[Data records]
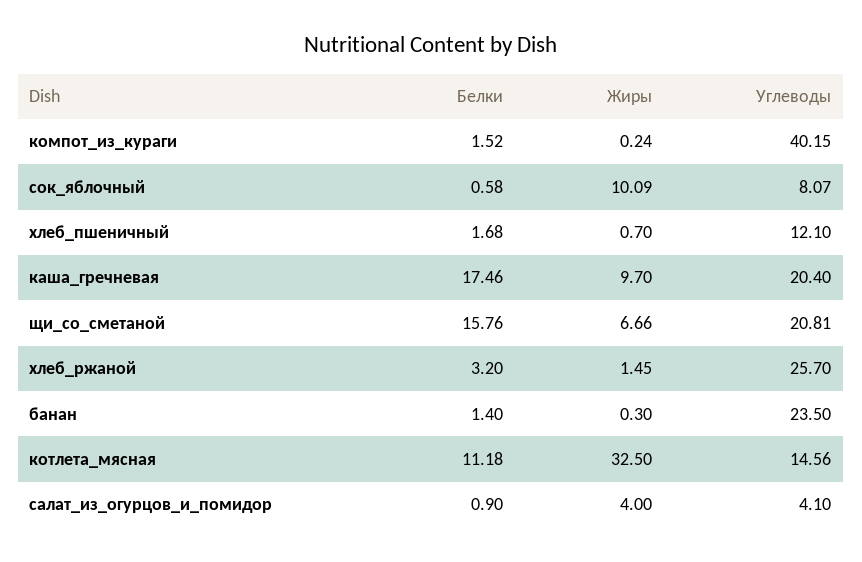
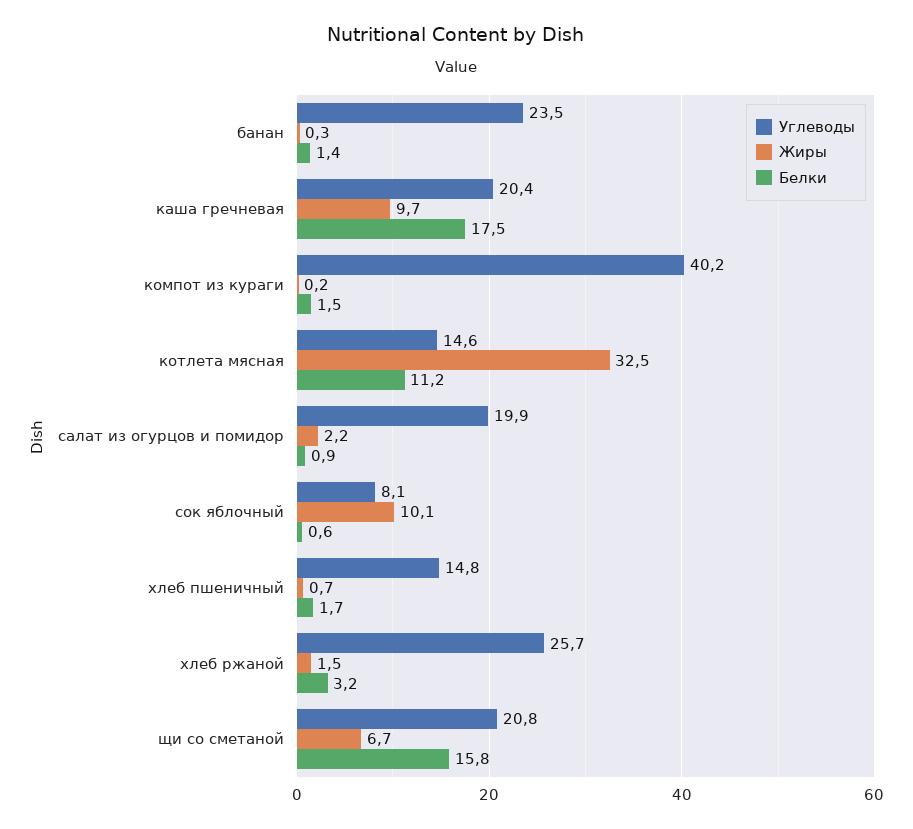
  {
    "Белки": {
      "компот_из_кураги": 1.52,
      "сок_яблочный": 0.58,
      "хлеб_пшеничный": 1.68,
      "каша_гречневая": 17.46,
      "щи_со_сметаной": 15.76,
      "хлеб_ржаной": 3.2,
      "банан": 1.4,
      "котлета_мясная": 11.18,
      "салат_из_огурцов_и_помидор": 0.9
    },
    "Жиры": {
      "компот_из_кураги": 0.24,
      "сок_яблочный": 10.09,
      "хлеб_пшеничный": 0.7,
      "каша_гречневая": 9.7,
      "щи_со_сметаной": 6.66,
      "хлеб_ржаной": 1.45,
      "банан": 0.3,
      "котлета_мясная": 32.5,
-     "салат_из_огурцов_и_помидор": 4
+     "салат_из_огурцов_и_помидор": 2.2
    },
    "Углеводы": {
      "компот_из_кураги": 40.15,
      "сок_яблочный": 8.07,
-     "хлеб_пшеничный": 12.1,
+     "хлеб_пшеничный": 14.8,
      "каша_гречневая": 20.4,
      "щи_со_сметаной": 20.81,
      "хлеб_ржаной": 25.7,
      "банан": 23.5,
      "котлета_мясная": 14.56,
-     "салат_из_огурцов_и_помидор": 4.1
+     "салат_из_огурцов_и_помидор": 19.9
    }
  }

• [PROBLEM TO SOLVE]: Without the images, output all the entries exactly as they stand.

• [TASK SOLUTION]:
  {
    "Белки": {
      "компот_из_кураги": 1.52,
      "сок_яблочный": 0.58,
      "хлеб_пшеничный": 1.68,
      "каша_гречневая": 17.46,
      "щи_со_сметаной": 15.76,
      "хлеб_ржаной": 3.2,
      "банан": 1.4,
      "котлета_мясная": 11.18,
      "салат_из_огурцов_и_помидор": 0.9
    },
    "Жиры": {
      "компот_из_кураги": 0.24,
      "сок_яблочный": 10.09,
      "хлеб_пшеничный": 0.7,
      "каша_гречневая": 9.7,
      "щи_со_сметаной": 6.66,
      "хлеб_ржаной": 1.45,
      "банан": 0.3,
      "котлета_мясная": 32.5,
-     "салат_из_огурцов_и_помидор": 4
+     "салат_из_огурцов_и_помидор": 2.2
    },
    "Углеводы": {
      "компот_из_кураги": 40.15,
      "сок_яблочный": 8.07,
-     "хлеб_пшеничный": 12.1,
+     "хлеб_пшеничный": 14.8,
      "каша_гречневая": 20.4,
      "щи_со_сметаной": 20.81,
      "хлеб_ржаной": 25.7,
      "банан": 23.5,
      "котлета_мясная": 14.56,
-     "салат_из_огурцов_и_помидор": 4.1
+     "салат_из_огурцов_и_помидор": 19.9
    }
  }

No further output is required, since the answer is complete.